*** Opening Document passage ***
2015-02-12 05:30:01

by Vince Weaver

[permalink] [raw]
Subject: [patch] perf_event_open.2: 3.19 PERF_SAMPLE_REGS_INTR support


This manpage patch relates to the addition of PERF_SAMPLE_REGS_INTR
support added in the following commit:

perf_sample_regs_intr; Linux 3.19
commit 60e2364e60e86e81bc6377f49779779e6120977f
Author: Stephane Eranian <[email protected]>

perf: Add ability to sample machine state on interrupt

Reviewed-by: Jiri Olsa <[email protected]>
Signed-off-by: Stephane Eranian <[email protected]>
Signed-off-by: Peter Zijlstra (Intel) <[email protected]>
Cc: [email protected]
Cc: Arnaldo Carvalho de Melo <[email protected]>
Cc: Linus Torvalds <[email protected]>
Cc: [email protected]
Link: http://lkml.kernel.org/r/[email protected]
Signed-off-by: Ingo Molnar <[email protected]>

>From what I can tell the primary difference between
PERF_SAMPLE_REGS_INTR and the existing PERF_SAMPLE_REGS_USER
is that the new support will return kernel register values
(I assume that's not some sort of info leak?).

In theory also when precise_ip is set high enough you should
get the PEBS register state rather than the PMU interrupt
register state, but I was unable to construct a test case
on a Haswell system where I got different values with
precise_ip=0, precise_ip=2, or by using PERF_SAMPLE_REGS_USER
instead. Am I missing something about how to use this new
interface?

Signed-off-by: Vince Weaver <[email protected]>

diff --git a/man2/perf_event_open.2 b/man2/perf_event_open.2
index 39c8d8c..ca03928 100644
--- a/man2/perf_event_open.2
+++ b/man2/perf_event_open.2
@@ -256,7 +256,7 @@ struct perf_event_attr {
__u32 sample_stack_user; /* size of stack to dump on
samples */
__u32 __reserved_2; /* Align to u64 */
-
+ __u64 sample_regs_intr; /* regs to dump on samples */
};
.fi
.in
@@ -350,6 +350,11 @@ and
.I sample_stack_user
in Linux 3.7.
*** Closing Document passage ***
*** Opening Data supplied ***
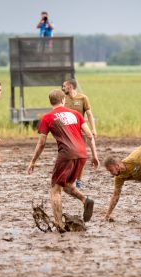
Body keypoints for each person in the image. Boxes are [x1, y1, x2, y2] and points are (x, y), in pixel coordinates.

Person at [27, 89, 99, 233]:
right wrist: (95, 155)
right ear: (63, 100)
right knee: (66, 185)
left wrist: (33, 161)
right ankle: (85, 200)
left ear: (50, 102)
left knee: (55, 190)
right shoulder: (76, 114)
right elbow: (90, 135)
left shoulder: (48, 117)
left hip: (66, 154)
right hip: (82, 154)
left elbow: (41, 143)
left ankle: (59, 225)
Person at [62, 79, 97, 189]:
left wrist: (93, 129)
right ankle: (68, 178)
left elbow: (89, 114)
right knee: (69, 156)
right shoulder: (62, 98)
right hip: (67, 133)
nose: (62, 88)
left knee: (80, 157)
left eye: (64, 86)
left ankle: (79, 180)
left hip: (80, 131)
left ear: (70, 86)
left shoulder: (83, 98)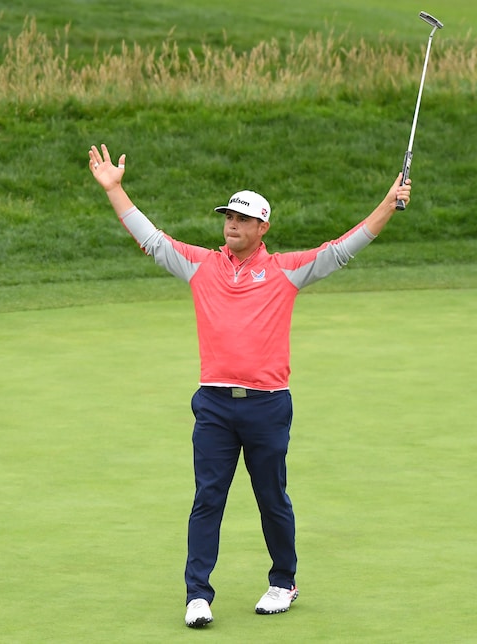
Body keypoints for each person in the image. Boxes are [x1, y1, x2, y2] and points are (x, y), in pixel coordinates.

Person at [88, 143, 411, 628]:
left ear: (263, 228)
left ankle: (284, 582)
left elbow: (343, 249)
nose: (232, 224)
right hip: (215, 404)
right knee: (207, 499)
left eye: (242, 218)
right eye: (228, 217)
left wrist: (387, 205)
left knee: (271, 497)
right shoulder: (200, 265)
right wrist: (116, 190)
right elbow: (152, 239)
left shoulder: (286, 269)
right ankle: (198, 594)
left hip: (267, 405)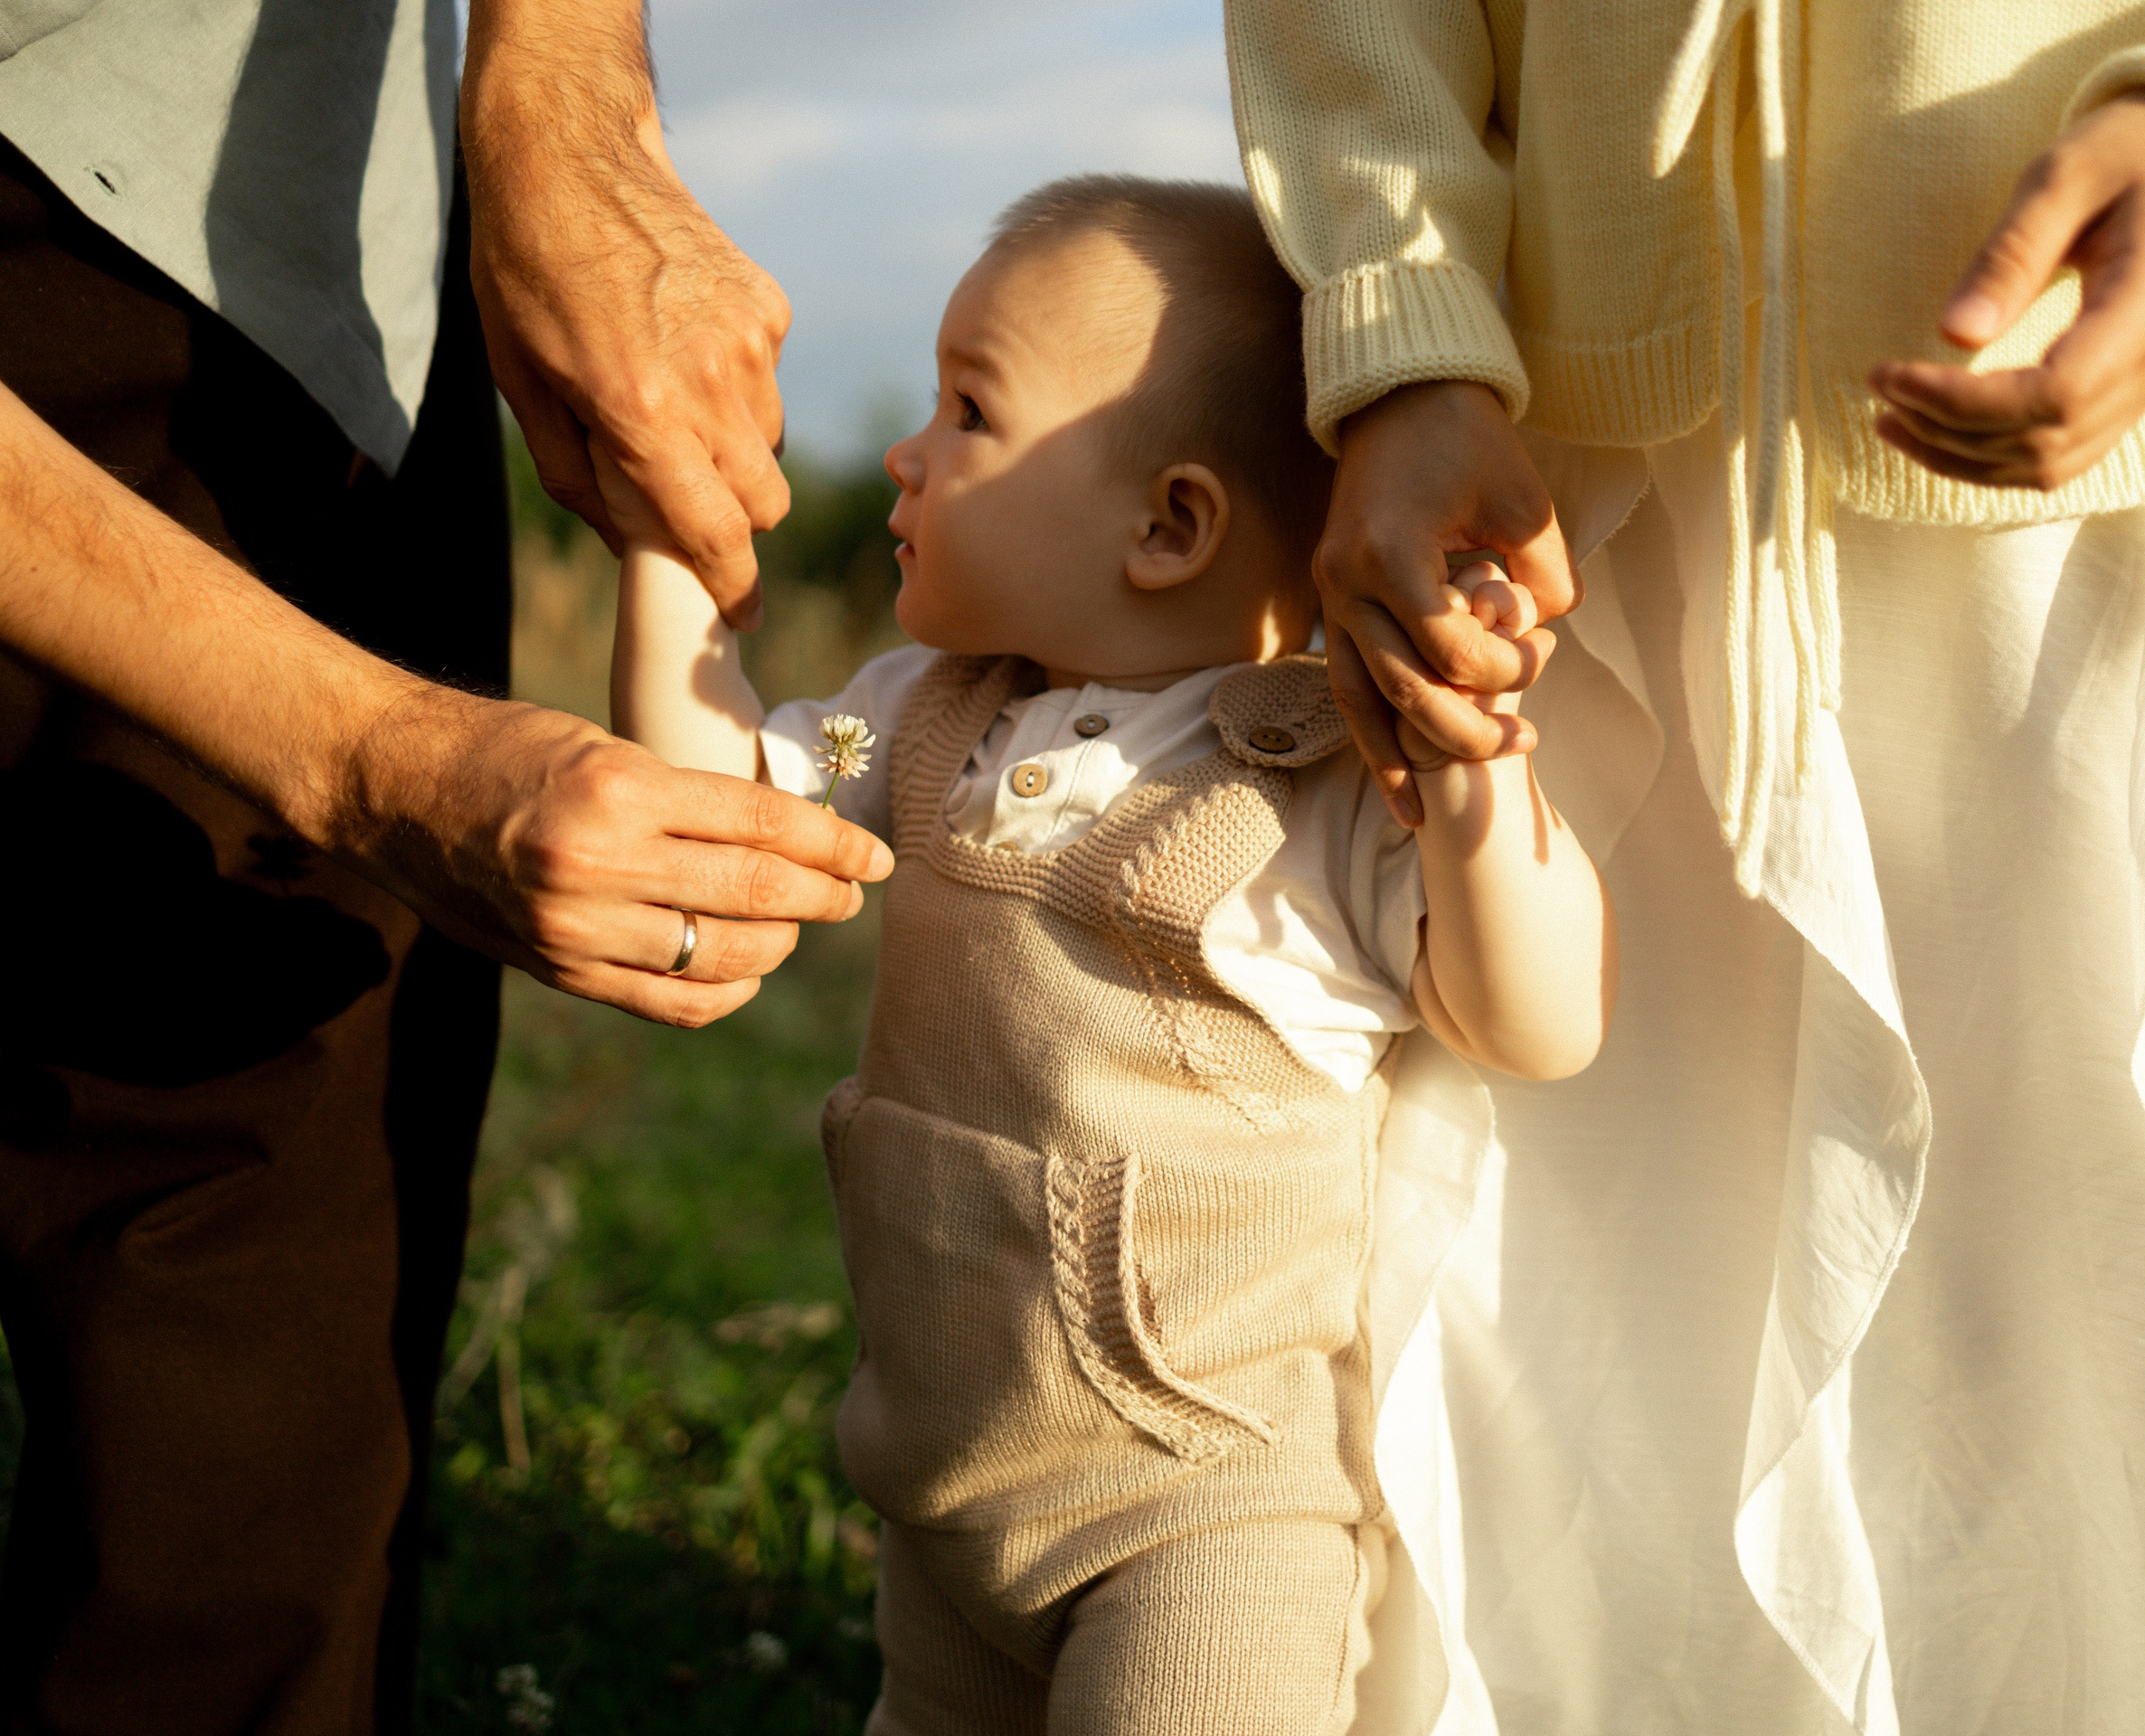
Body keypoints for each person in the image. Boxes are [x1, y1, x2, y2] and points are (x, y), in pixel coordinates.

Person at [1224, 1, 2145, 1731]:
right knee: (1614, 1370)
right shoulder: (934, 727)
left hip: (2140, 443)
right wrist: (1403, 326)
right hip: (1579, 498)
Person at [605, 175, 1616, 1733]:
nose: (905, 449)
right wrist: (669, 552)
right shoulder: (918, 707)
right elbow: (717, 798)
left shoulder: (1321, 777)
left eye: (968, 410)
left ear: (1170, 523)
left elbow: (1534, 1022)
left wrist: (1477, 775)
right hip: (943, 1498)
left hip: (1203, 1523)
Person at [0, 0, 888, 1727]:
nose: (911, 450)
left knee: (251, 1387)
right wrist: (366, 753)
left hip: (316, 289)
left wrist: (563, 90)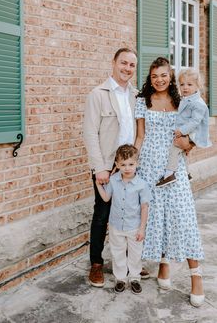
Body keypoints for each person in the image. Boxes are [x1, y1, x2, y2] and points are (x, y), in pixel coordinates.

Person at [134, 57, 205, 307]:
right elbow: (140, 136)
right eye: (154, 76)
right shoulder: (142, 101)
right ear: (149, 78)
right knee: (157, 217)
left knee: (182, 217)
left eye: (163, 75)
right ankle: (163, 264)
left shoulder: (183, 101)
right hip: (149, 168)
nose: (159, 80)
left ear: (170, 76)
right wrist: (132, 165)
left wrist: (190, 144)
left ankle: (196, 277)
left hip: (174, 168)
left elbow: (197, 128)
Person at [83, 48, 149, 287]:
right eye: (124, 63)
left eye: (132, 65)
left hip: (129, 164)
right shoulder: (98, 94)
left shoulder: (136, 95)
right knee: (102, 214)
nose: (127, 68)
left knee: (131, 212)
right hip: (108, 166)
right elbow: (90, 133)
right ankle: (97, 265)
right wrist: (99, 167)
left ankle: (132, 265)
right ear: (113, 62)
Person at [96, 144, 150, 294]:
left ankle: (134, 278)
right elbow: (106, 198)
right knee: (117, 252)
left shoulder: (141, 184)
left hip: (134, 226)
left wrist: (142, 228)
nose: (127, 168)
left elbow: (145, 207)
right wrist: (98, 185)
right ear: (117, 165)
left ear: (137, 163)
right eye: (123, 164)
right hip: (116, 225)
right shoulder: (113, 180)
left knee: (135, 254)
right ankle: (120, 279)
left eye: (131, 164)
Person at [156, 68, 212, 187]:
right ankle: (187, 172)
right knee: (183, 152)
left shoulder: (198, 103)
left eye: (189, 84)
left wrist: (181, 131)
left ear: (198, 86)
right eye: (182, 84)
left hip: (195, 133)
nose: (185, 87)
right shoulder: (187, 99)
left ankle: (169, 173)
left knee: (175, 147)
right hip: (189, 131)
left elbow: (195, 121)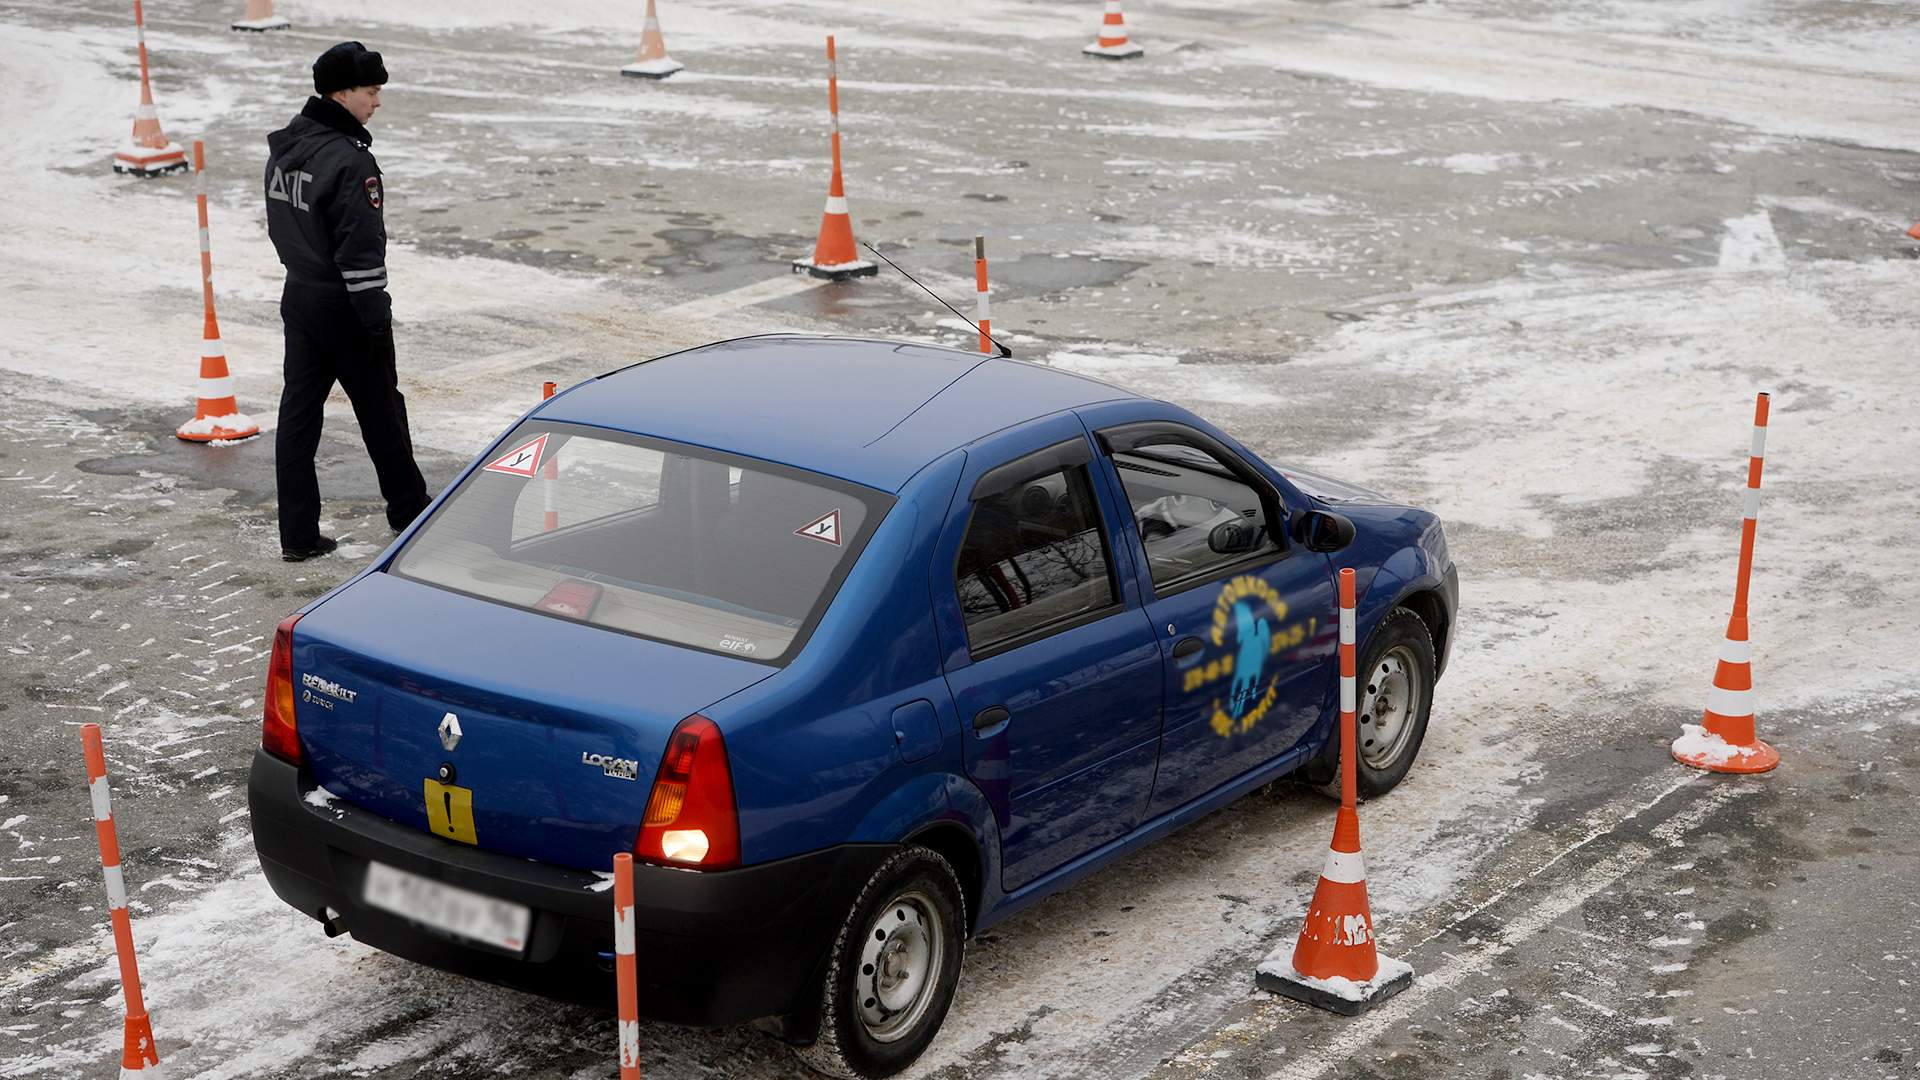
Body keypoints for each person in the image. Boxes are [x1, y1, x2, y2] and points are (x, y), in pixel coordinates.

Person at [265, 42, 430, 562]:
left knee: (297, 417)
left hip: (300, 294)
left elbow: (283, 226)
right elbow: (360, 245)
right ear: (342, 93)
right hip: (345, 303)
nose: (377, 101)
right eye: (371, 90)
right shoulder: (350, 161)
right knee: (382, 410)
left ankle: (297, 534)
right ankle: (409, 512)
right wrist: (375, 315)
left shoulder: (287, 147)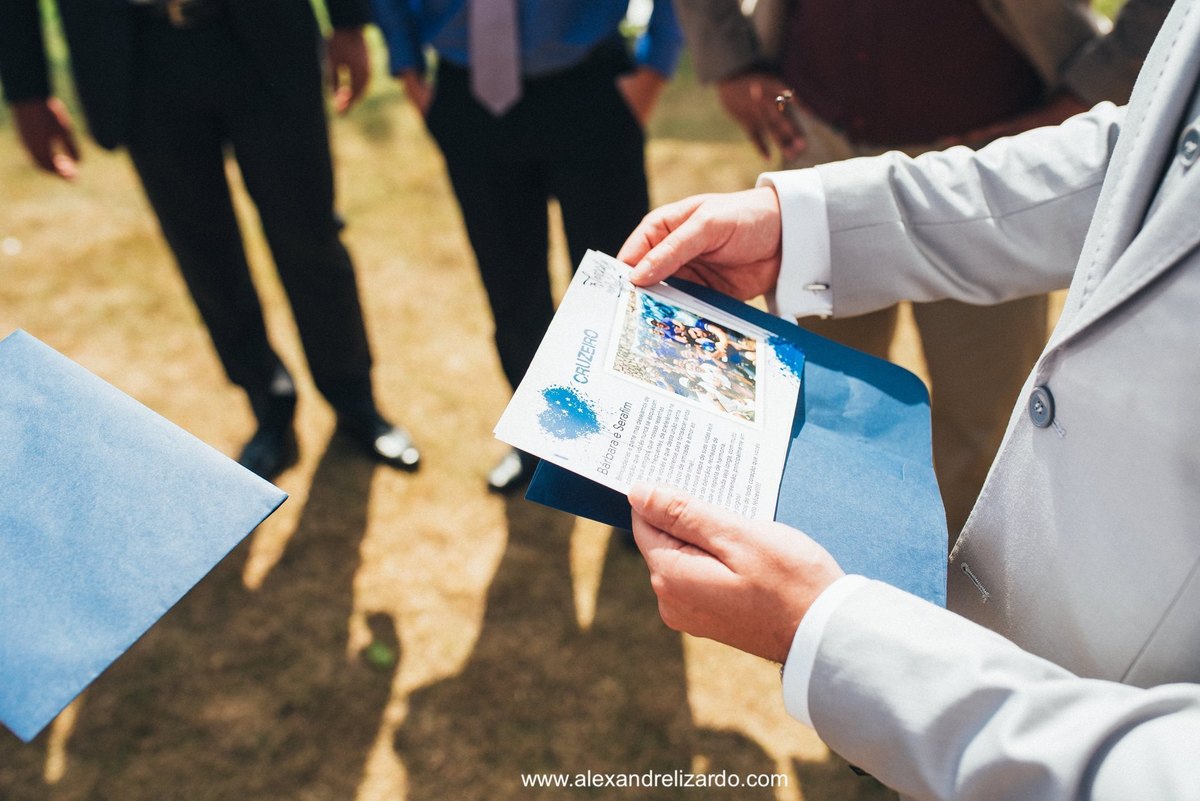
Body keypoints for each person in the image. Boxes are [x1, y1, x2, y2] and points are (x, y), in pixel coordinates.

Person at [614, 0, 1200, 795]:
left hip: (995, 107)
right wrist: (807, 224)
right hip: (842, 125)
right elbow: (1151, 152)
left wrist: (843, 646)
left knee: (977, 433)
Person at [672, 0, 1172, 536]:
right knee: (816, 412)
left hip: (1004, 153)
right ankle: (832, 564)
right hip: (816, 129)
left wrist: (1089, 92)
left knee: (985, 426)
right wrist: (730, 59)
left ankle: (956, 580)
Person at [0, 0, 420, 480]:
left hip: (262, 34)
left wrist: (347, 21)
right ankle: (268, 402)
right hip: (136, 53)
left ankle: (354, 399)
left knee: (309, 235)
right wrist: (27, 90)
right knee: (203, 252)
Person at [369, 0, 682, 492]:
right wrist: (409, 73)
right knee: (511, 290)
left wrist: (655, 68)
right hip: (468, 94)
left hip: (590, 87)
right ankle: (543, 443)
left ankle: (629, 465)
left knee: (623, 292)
*** Closing Data supplied ***
Write what follows in the perf_event_open manpage patch, picking up right after its last line.

.\" commit 1659d129ed014b715b0b2120e6fd929bdd33ed03
+.B PERF_ATTR_SIZE_VER4
+is 104 corresponding to the addition of
+.I sample_regs_intr
+in Linux 3.19.
+.\" commit 60e2364e60e86e81bc6377f49779779e6120977f
.TP
.I "config"
This specifies which event you want, in conjunction with
@@ -752,6 +757,23 @@ event must be measured or no values will be recorded.
Also note that some perf_event measurements, such as sampled
cycle counting, may cause extraneous aborts (by causing an
interrupt during a transaction).
+.TP
+.BR PERF_SAMPLE_REGS_INTR " (since Linux 3.19)"
+.\" commit 60e2364e60e86e81bc6377f49779779e6120977f
+Records a subset of the current CPU register state
+as specified by
+.IR sample_regs_intr .
+Unlike
+.B PERF_SAMPLE_REGS_USER
+the register values will return kernel register
+state if the overflow happened while kernel
+code is running.
+If the CPU supports hardware sampling of
+register state (as does PEBS on x86) and
+.I precise_ip
+is set higher than zero then the register
+values returned are those captured by
+hardware.
.RE
.TP
.IR "read_format"
@@ -1855,6 +1877,9 @@ struct {
u64 weight; /* if PERF_SAMPLE_WEIGHT */
u64 data_src; /* if PERF_SAMPLE_DATA_SRC */
u64 transaction;/* if PERF_SAMPLE_TRANSACTION */
+ u64 abi; /* if PERF_SAMPLE_REGS_INTR */
+ u64 regs[weight(mask)];
+ /* if PERF_SAMPLE_REGS_INTR */
};
.fi
.RS 4
@@ -2242,6 +2267,27 @@ the high 32 bits of the field by shifting right by
.B PERF_TXN_ABORT_SHIFT
and masking with
.BR PERF_TXN_ABORT_MASK .
+.TP
+.IR abi ", " regs[weight(mask)]
+If
+.B PERF_SAMPLE_REGS_INTR
+is enabled, then the user CPU registers are recorded.
+
+The
+.I abi
+field is one of
+.BR PERF_SAMPLE_REGS_ABI_NONE ", " PERF_SAMPLE_REGS_ABI_32 " or "
+.BR PERF_SAMPLE_REGS_ABI_64 .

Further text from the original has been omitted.